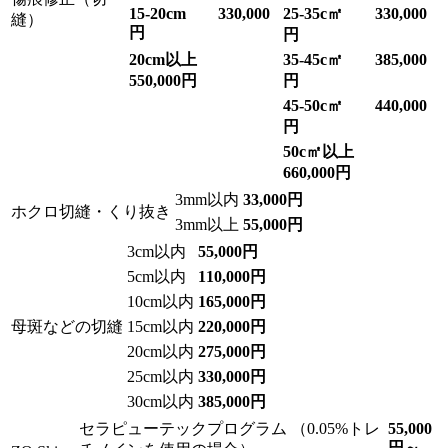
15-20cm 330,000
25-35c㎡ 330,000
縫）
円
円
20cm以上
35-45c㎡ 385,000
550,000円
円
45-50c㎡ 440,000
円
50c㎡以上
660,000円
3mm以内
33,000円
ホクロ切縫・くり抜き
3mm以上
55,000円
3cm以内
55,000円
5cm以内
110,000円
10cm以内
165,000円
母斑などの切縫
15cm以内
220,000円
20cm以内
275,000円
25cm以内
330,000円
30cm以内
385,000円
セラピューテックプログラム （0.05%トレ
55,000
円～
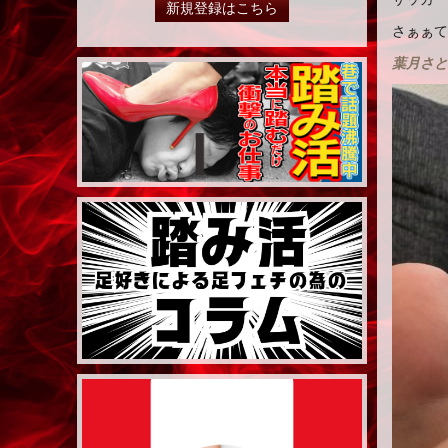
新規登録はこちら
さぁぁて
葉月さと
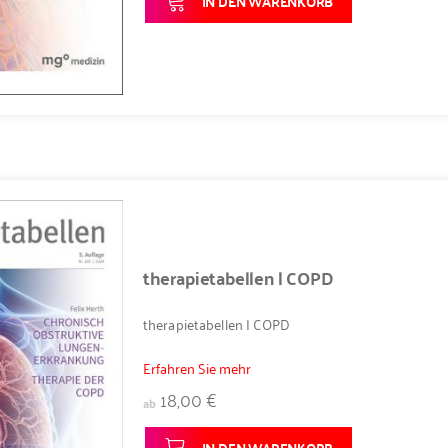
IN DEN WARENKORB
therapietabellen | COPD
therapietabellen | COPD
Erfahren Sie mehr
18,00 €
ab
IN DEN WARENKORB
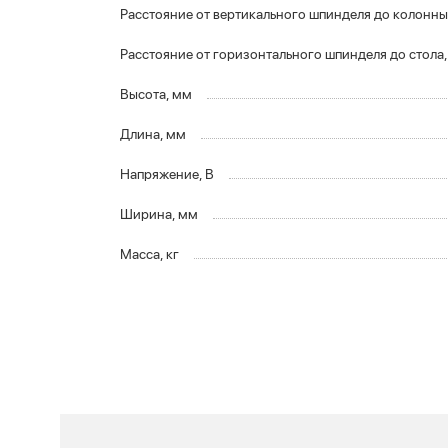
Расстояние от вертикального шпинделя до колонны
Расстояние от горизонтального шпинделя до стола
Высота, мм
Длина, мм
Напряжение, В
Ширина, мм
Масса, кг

--------------------

● **TASK TO COMPLETE**:
Which lines in the entries above contain the string "шпинделя"? Gather every one of them in full.

● **ANSWER BOX**:
Расстояние от вертикального шпинделя до колонны
Расстояние от горизонтального шпинделя до стола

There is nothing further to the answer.